Télémédecine et téléexpertise

 Les informations transitent du « centre de santé communal » qui en réfère ensuite à « l’hôpital de zone », qui va lui-même en référer à « l’hôpital départemental puis national ». Bref, « l’ensemble des informations récoltées au niveau communautaire sont agrégées puis remontées vers le système d’information sanitaire national », a résumé Eunice Pedro.
 
Enfin, le Bénin s’est lancé dans l’aventure de la télémédecine. Tout d’abord avec l’aide de l’Inde, puis en coopération avec la France qui a permis la mise en œuvre, dans dix hôpitaux, de la téléradiologie, de la télécardiologie et de la téléhémato-cytologie. Un partenariat a également été noué avec la Chine pour faire de la téléexpertise. « Dernièrement, nous avons même fait une intervention chirurgicale à distance avec une province chinoise. Les équipes chinoises nous ont assisté pour une intervention qui a réussi », s’est félicitée Eunice Pedro.

La France à la traîne

Et la France dans tout ça ? Elle a investi 210 millions d’euros dans le DMP (Dossier médical partagé) – certaines estimations montent à 500 millions, voire un milliard – pour un résultat qui n’est « toujours pas à la hauteur », a déploré Lionel Buannic, le journaliste qui animait la conférence. 
 
Directeur général de la clinique Pasteur et collaborateur d’Agnès Buzyn (en tant que responsable stratégique de la transformation numérique en santé), Dominique Pon critique aussi vivement la politique de la France en matière de santé numérique depuis plus d’une dizaine d’années :
 
« Nous sommes foisonnants d’initiatives mais les systèmes sont très peu interopérables. Il y a de vraies ruptures dans les parcours de soins parce que les logiciels ne communiquent pas bien entre eux.
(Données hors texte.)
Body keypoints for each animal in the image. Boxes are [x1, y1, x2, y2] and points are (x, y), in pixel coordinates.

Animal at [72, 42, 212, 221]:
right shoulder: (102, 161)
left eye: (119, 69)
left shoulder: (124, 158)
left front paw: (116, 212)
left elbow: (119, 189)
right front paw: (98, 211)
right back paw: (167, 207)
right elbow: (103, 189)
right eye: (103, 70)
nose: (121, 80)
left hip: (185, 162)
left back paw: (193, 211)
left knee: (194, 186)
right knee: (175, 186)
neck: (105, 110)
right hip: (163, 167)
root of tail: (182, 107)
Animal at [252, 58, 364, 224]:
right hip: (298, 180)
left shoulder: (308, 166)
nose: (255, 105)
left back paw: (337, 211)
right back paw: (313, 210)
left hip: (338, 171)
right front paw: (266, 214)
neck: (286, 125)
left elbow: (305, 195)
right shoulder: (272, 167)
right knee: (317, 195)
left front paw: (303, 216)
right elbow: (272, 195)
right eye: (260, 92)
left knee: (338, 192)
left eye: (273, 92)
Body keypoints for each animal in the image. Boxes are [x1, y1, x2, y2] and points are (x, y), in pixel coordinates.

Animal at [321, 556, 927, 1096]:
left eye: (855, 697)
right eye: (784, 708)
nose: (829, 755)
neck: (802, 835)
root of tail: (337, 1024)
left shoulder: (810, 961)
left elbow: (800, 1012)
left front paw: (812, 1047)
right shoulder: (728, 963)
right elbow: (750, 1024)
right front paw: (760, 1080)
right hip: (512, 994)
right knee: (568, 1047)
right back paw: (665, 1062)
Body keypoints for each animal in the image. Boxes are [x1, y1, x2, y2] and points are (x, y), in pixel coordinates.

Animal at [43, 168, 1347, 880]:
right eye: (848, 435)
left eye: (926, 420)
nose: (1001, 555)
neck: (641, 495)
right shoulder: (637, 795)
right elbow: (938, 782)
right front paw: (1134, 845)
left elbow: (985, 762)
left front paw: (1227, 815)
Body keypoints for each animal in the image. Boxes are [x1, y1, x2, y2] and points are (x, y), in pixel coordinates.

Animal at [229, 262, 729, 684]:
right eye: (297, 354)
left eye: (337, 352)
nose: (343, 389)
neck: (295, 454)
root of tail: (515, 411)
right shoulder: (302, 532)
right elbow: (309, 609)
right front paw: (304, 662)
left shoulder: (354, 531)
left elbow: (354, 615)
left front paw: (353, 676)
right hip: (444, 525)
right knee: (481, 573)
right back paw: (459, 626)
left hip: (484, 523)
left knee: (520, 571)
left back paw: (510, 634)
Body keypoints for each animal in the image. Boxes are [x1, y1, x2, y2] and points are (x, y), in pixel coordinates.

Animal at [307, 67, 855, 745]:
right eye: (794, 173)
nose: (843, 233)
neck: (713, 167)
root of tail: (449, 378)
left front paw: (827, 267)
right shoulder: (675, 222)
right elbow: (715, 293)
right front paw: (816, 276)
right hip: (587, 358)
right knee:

Et surtout, il n’y a pas de service numérique de santé référencé et propre, ce qui n’est pas digne de notre pays ».

Logique de plateforme

Pour Dominique Pon, le numérique ne pourra se développer en France que « de manière humaniste, c'est-à-dire proche des gens, des citoyens, des professionnels de santé, collé aux usages de santé, avec un vrai cadre éthique derrière. Mais aussi avec une vision commune ».
 
Il faudra aussi régler le souci de la gouvernance. « Nous devons définir une doctrine, un cadre technique, un schéma d’urbanisation, il faut arbitrer sur ces plans-là », a plaidé Dominique Pon. « Nous avons besoin d’une logique dans laquelle tout le monde pourra s’inscrire. Cette logique doit être portée par les pouvoirs publics qui doivent rester à leur juste place, c’est-à-dire dans une logique d’État-plateforme. L’État ne doit pas tout faire, mais garantir une cohérence et un socle de valeurs. »

Humanisme numérique

Enfin, la France doit trouver sa juste place, son identité numérique dans le secteur de l’e-santé. Une identité qui devrait se rapprocher d’un « humanisme numérique », pour Dominique Pon qui a conclu :
 
« En France, c’est l’humanisme qui compte, et cet humanisme doit être au service du numérique. Je ne pense pas que l’on sera aussi fort que les Américains ou les Chinois en matière de big data et d’IA, mais il y a peut-être une place pour notre pays. On pourrait être des sortes de petits colibris façon Pierre Rabhi, 3.0. On ferait notre petite part mais avec un certain engagement ».